Mary's not preaching. She's not running for office. She has no social agenda to push. She's a young teen, pregnant and praising God. 

There is no threat here, no self-righteousness, no gloating in her song. There is merely statement. 

It's the way life has been created to work: with justice, in humility, looking to the needs of others. In our arrogance and love of power and things, we can try to work it another way, and it may work for a time. 

But one day, God stretches out God’s mighty arm and it all comes crashing down. 

Even those among us who don’t have room for God or God’s intervention can see the pattern repeated in the history of nations and the lives of others.

Hate kills life. Love stirs life. Holding grudges imprisons life. Forgiveness releases it. Criticism cripples life. Encouragement nurtures it. False pride cheapens life. Humility deepens it.  Hoarding divides life. Sharing multiplies life. 

We are given the awful freedom to go with the grain of the universe or to drag our lives across the grain. 

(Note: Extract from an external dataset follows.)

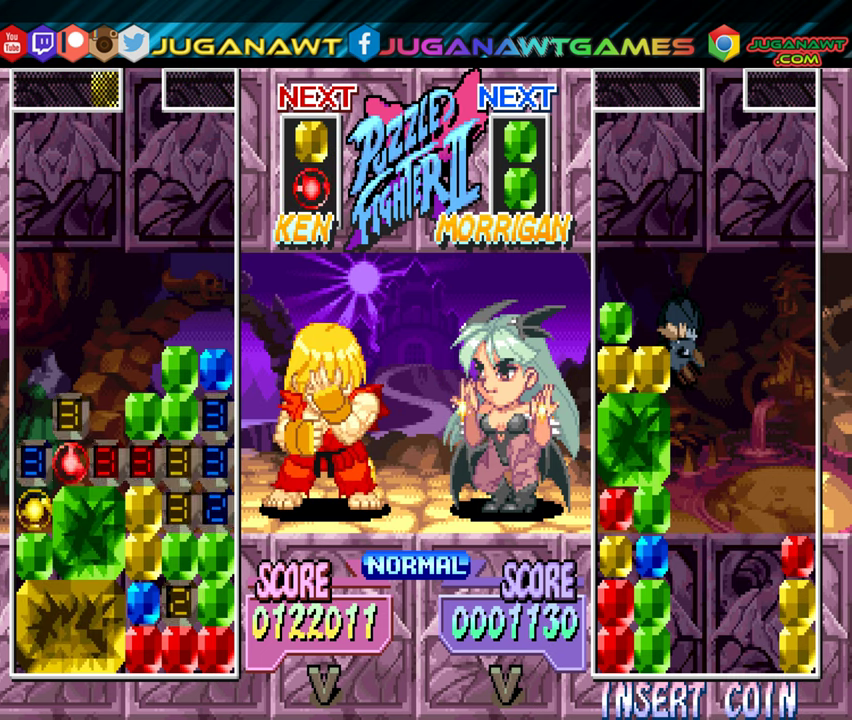
{"buttons": ["DPAD_LEFT"], "events": [[234, "B", "down"], [334, "B", "up"], [467, "DPAD_LEFT", "down"]]}
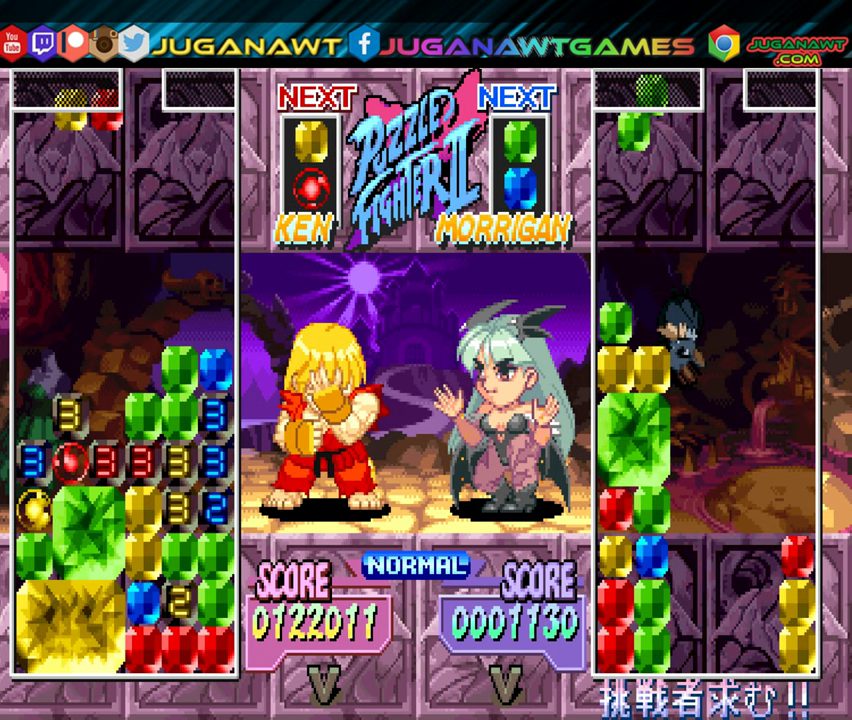
{"buttons": [], "events": [[17, "DPAD_LEFT", "up"], [400, "B", "down"], [500, "B", "up"]]}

But when all is said and done, this is the way that will prevail — the way of love, forgiveness, encouragement, humility and sharing.

After Jesus is born, Mary will nurse and nurture her little boy. And when the moments are right, this is the song she will teach her son, the song she sang to him while he was yet in her womb, the promise of which, through his life and ministry, Jesus is bringing to fulfillment:

"My soul magnifies the Lord ... for the Mighty One has done great things for me, and holy is his name ... God has stretched out his mighty arm and scattered the proud in all their plans, brought down the mighty from their thrones, and lifted up the lowly. God has filled the hungry with good things, and sent the rich away with empty hands. The Lord has kept the promise he made to our ancestors, and come to the help of his people." 

Jeff Wright is a pastor at Heart of the Rockies Christian Church (Disciples of Christ) in Fort Collins, Colorado.